My sister is coming in to Marco Polo Airport on Monday week.

I want to just drive by and pick up rather than parking.

Is that possible? 2.7m high, 6.2m long.

Thanks.


----------



## scouter (Dec 14, 2007)

I don't remember any height barriers, but the last time we were there we were in a car

alan

PS a quick look on street view on google maps shows some car parks without height bars, just a quick look not checked everywhere


----------



## jiwawa (Jun 22, 2007)

Thanks Alan, I'll have a look on street view when I get decent WiFi.


----------



## nicholsong (May 26, 2009)

jiwawa said:


> My sister is coming in to Marco Polo Airport on Monday week.
> 
> I want to just drive by and pick up rather than parking.
> 
> ...


Jean

I usually contact the airport direct for definitive and up-to-date info, which I did for Beauvais and Rennes this year. Info was good even if only CP without barrier at Beauvais was 800m from terminal.

However that will not give you the info on where to park while waiting to get your sister's call that she is in the pick-up area, ready and waiting.

Geoff


----------



## p-c (Oct 27, 2007)

Hi

Picked up the kids there, but am talking some 12 years ago.

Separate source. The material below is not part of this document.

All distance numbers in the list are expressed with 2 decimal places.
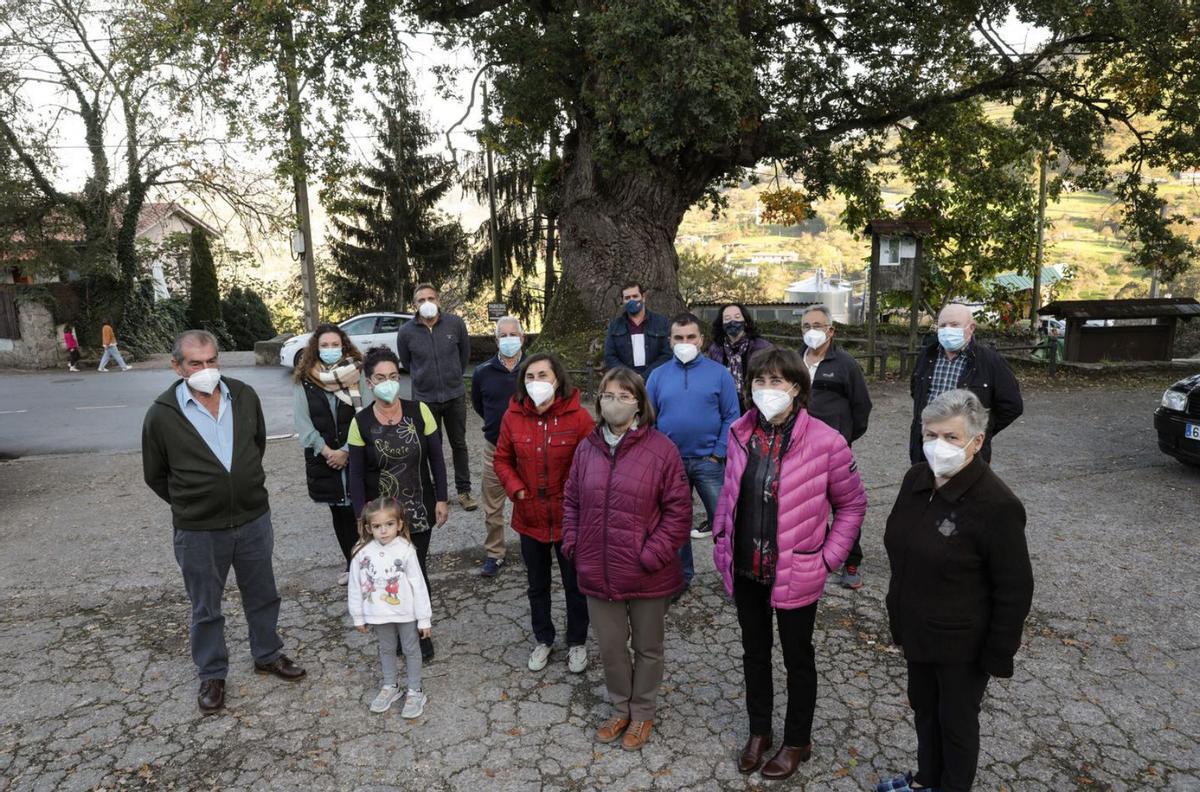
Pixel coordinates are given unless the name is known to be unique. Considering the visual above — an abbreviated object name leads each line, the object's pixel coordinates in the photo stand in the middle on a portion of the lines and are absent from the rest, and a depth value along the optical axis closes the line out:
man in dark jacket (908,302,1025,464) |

We were then in a high top VW. I expected problems but the access to pick up worked ok. I made sure they were out and ready before I moved in.

Regards

p-c


----------



## jiwawa (Jun 22, 2007)

An update on this - I contacted Marco Polo with my dimensions and they said Parking 2 for my size. (only authorised vehicles were allowed to drive through directly in front of the exits)

Found it no problem but looking for a spot I see my route takes me under a walkway canopy that's saying - is it 2.6 or 2.8m? I had to get out n walk forward to see.

2.8m - which should do me (at 2.7) but I'm remembering that no-one is quite sure if the given height includes such protruberances at skylights etc.

Meanwhile there are a few tooting vehicles behind me so I have to turn off, against the direction arrows and skirting these awful concrete log things that were not designed to take that direction of turn....

Anyway, I found a space with a bit of hatching behind that I managed to get into.

6? for 2hrs so no pressure - just as well as it took forever for my sister to reclaim her baggage.

When we got back to the van she was able to guide me under the canopy and apparently I'd a good foot or so of clearance so that's good to know.


----------